Un seul ClickHouse, quatre signaux : le schéma derrière avuru obs
Le pitch d'avuru obs, c'est que chaque signal vit dans un seul moteur. C'est
facile à dire sur une page d'accueil. Ce billet en montre les dessous : les vraies
tables ClickHouse, les colonnes qu'elles partagent, et pourquoi « un seul stockage »
transforme la corrélation inter-signaux en une simple JOIN SQL plutôt qu'en un
travail de câblage entre quatre systèmes.

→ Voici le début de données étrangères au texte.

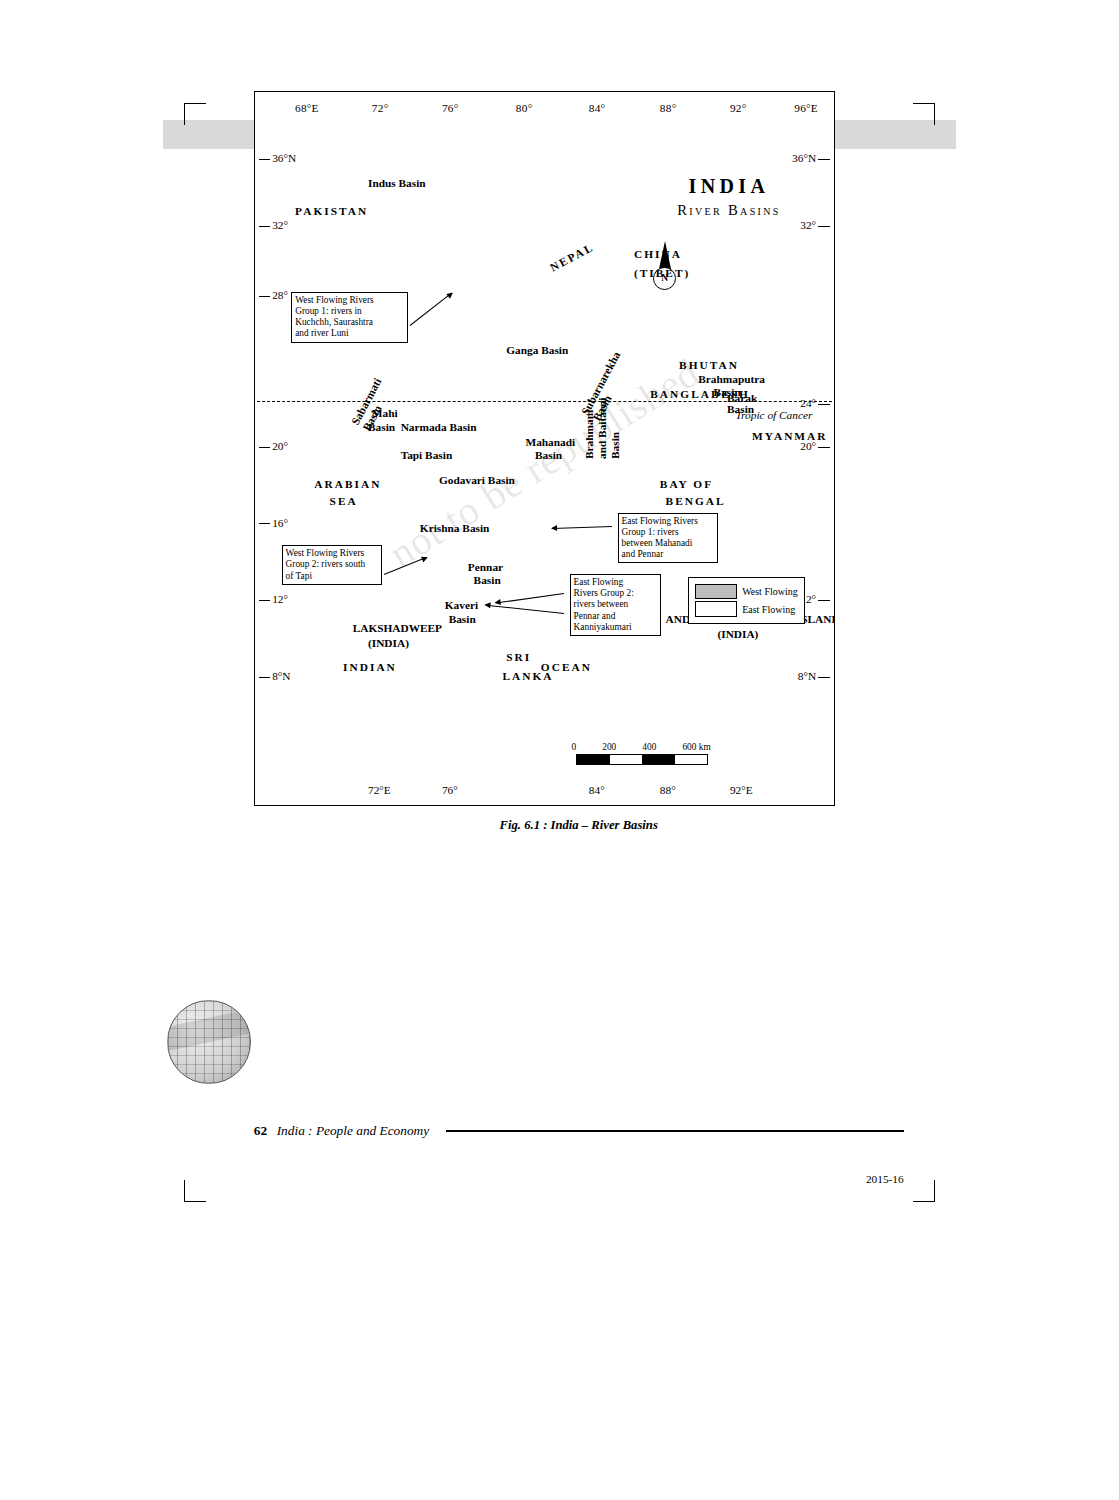not to be republished
68°E 72° 76° 80° 84° 88° 92° 96°E 72°E 76° 84° 88° 92°E 36°N 32° 28° 20° 16° 12° 8°N 36°N 32° 24° 20° 12° 8°N
INDIA
River Basins
N
Tropic of Cancer PAKISTAN CHINA (TIBET) NEPAL BHUTAN BANGLADESH MYANMAR ARABIAN SEA BAY OF BENGAL INDIAN OCEAN SRI LANKA LAKSHADWEEP (INDIA) ANDAMAN & NICOBAR ISLANDS (INDIA) Indus Basin Ganga Basin Brahmaputra Basin Barak Basin Sabarmati
Basin Mahi Basin Narmada Basin Tapi Basin Mahanadi Basin Brahmani
and Baitarni
Basin Subarnarekha
Basin Godavari Basin Krishna Basin Pennar Basin Kaveri Basin
West Flowing Rivers
Group 1: rivers in
Kuchchh, Saurashtra
and river Luni
West Flowing Rivers
Group 2: rivers south
of Tapi
East Flowing Rivers
Group 1: rivers
between Mahanadi
and Pennar
East Flowing
Rivers Group 2:
rivers between
Pennar and
Kanniyakumari
West Flowing
East Flowing
0200400600 km
Fig. 6.1 : India – River Basins
62 India : People and Economy
2015-16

Une base de données, un moteur
Tout arrive dans une seule base de données ClickHouse, otel, et presque chaque
table est un simple MergeTree. Pas de stockage par signal à dimensionner, scaler
et sauvegarder séparément — traces, logs, métriques et profils sont des tables
côte à côte, sur les mêmes disques, dans le même moteur de requêtes.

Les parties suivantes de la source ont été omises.